Chart understanding data:
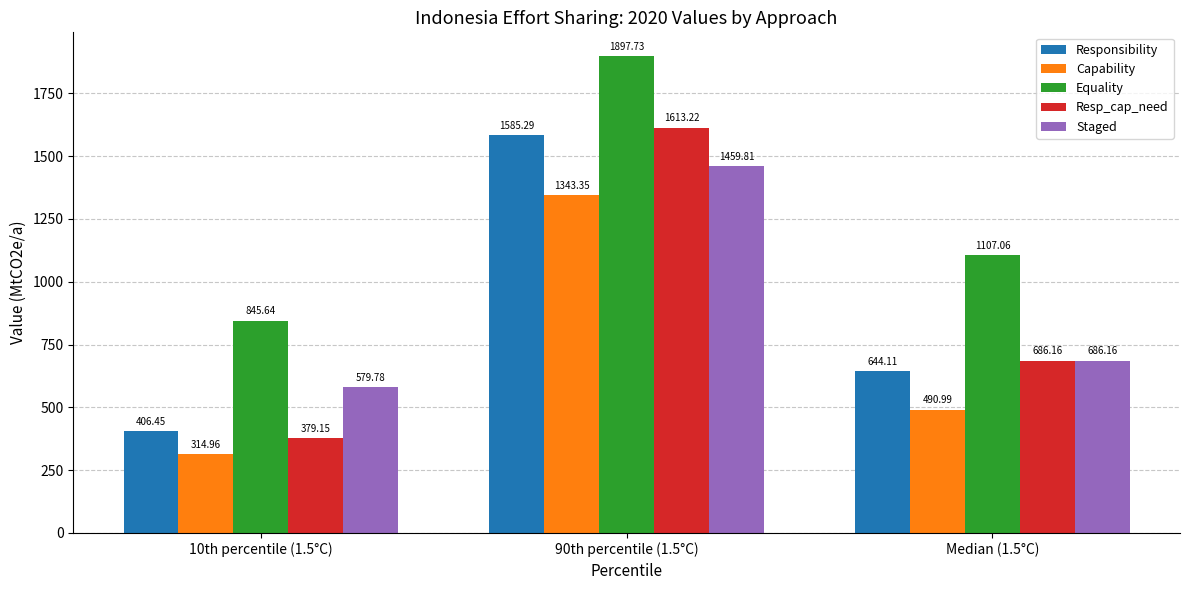

Are the bars horizontal?

No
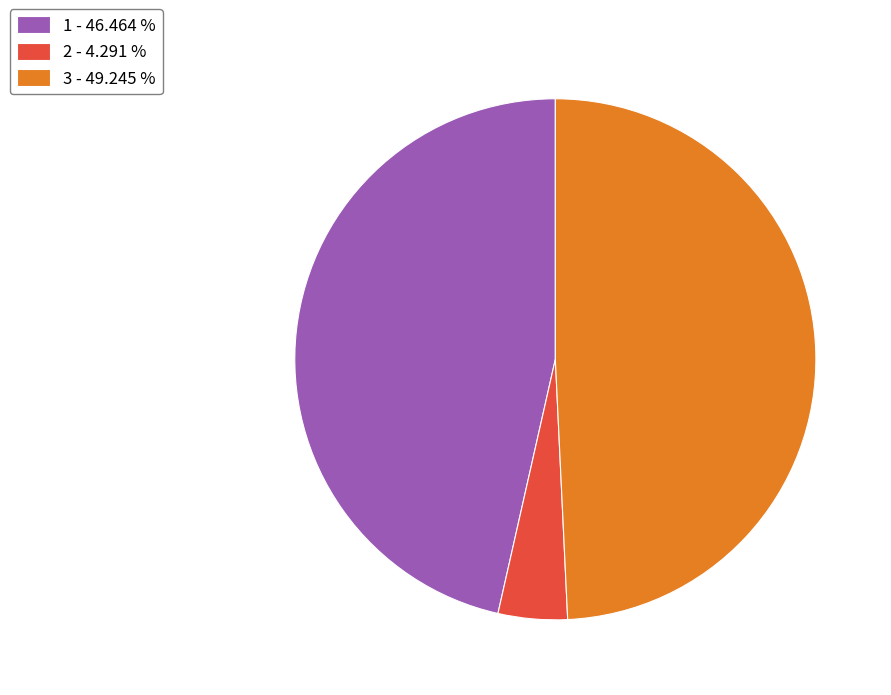

Does any single category account for the majority?

No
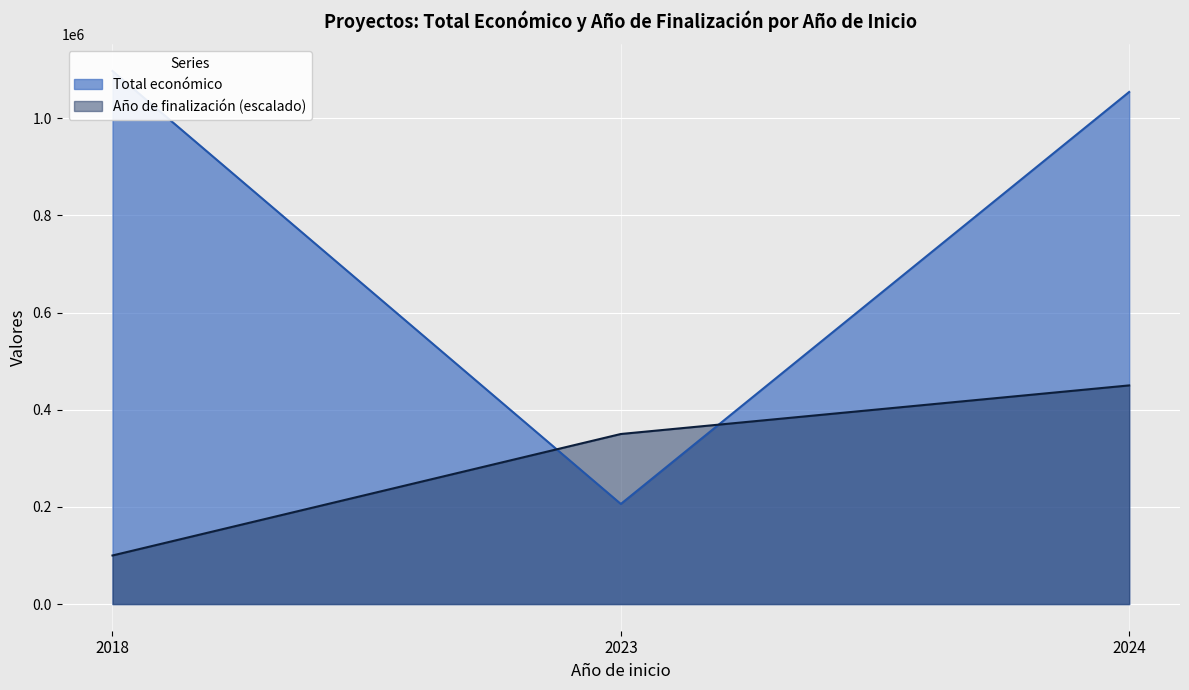

The value of Año de finalización (escalado) at 2024 is 450000. True or false?

True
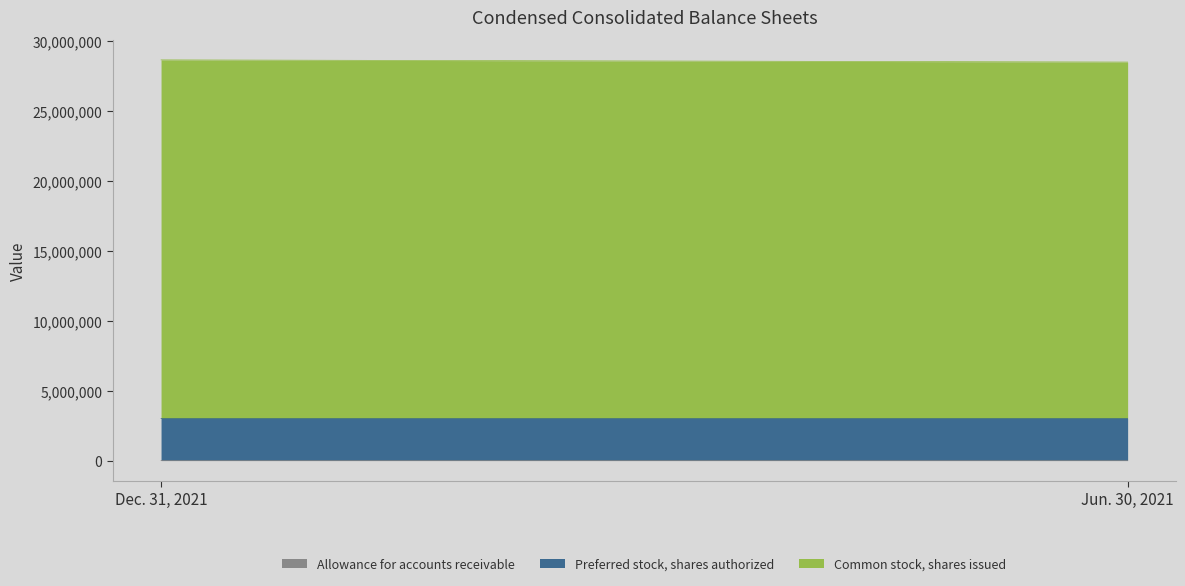

What value does the Common stock, shares issued series have at Dec. 31, 2021, to the nearest 50?

25657550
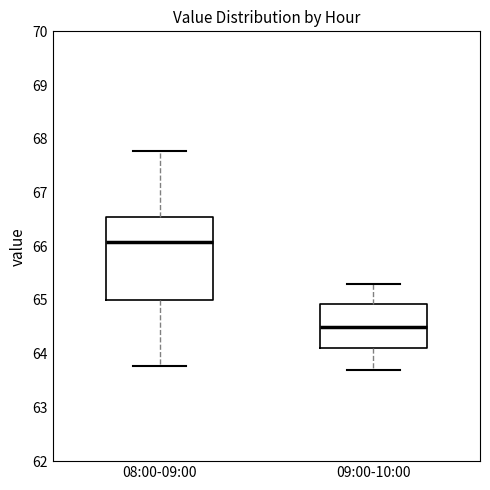

Reading left to right, transcribe this box plot: for each box, give where its median line is, the range the box spans, and where its two whiskers end, as read against the y-axis. The values are not printed on the chart, so give them approximately, as read against the axis.

08:00-09:00: median 66.1, box 65.0 to 66.5, whiskers 63.8 to 67.8
09:00-10:00: median 64.5, box 64.1 to 64.9, whiskers 63.7 to 65.3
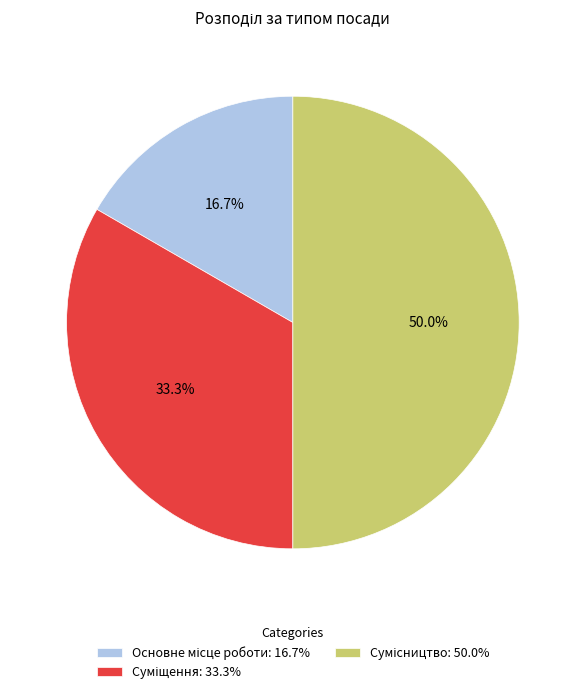

How many segments does this pie chart have?

3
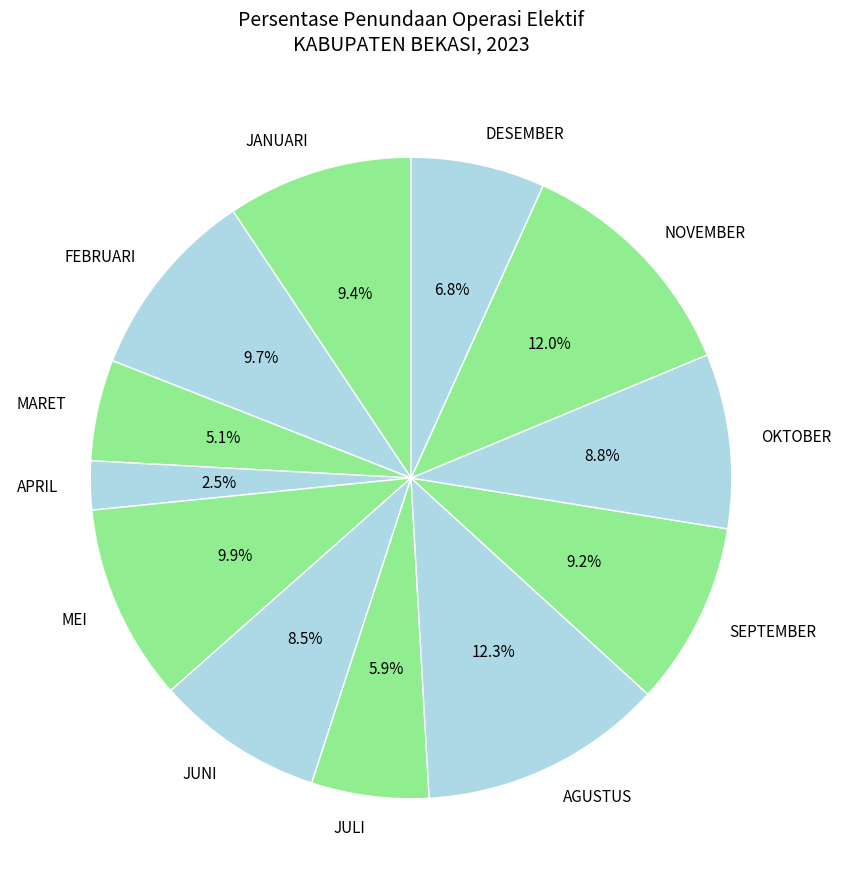

To the nearest percent, what percentage of the pie is MEI?

10%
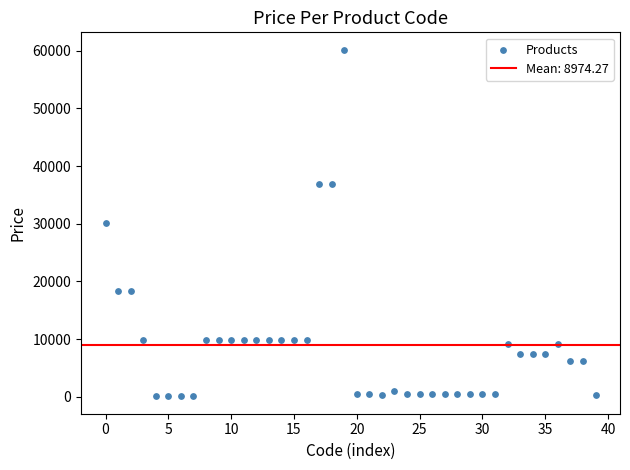

What is the range of Y values (max minus min)?

60149.7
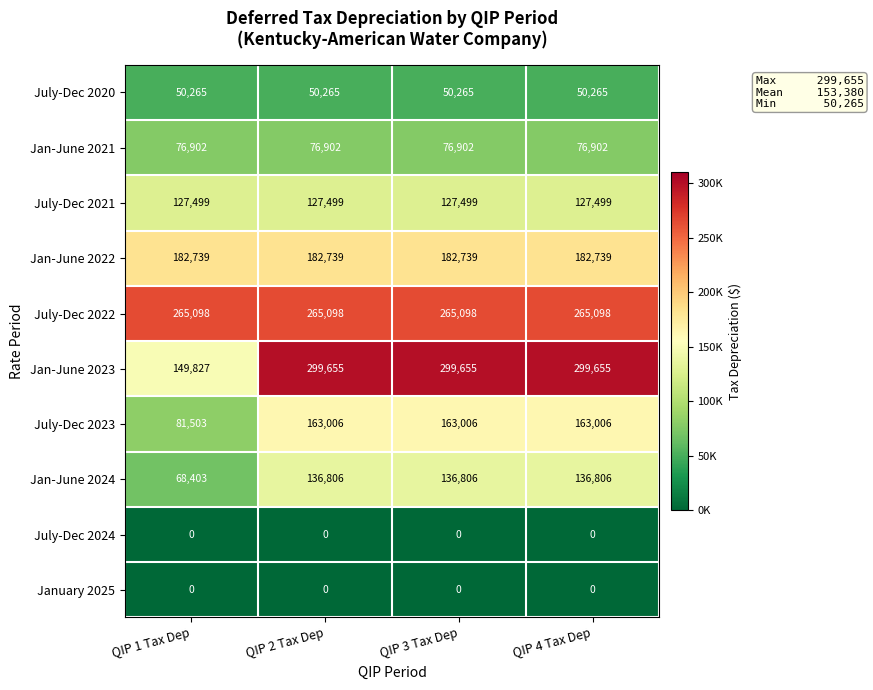

Which series has the largest total across all categories?

July-Dec 2022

__ABOUT THIS TASK__: Can you repeat all of the lines above word for word, leaving out the pictures?

__ANSWER SECTION__:
Are the bars horizontal?

No

Does any single category account for the majority?

No

The value of Año de finalización (escalado) at 2024 is 450000. True or false?

True

What value does the Common stock, shares issued series have at Dec. 31, 2021, to the nearest 50?

25657550

Reading left to right, transcribe this box plot: for each box, give where its median line is, the range the box spans, and where its two whiskers end, as read against the y-axis. The values are not printed on the chart, so give them approximately, as read against the axis.

08:00-09:00: median 66.1, box 65.0 to 66.5, whiskers 63.8 to 67.8
09:00-10:00: median 64.5, box 64.1 to 64.9, whiskers 63.7 to 65.3

How many segments does this pie chart have?

3

To the nearest percent, what percentage of the pie is MEI?

10%

What is the range of Y values (max minus min)?

60149.7

Which series has the largest total across all categories?

July-Dec 2022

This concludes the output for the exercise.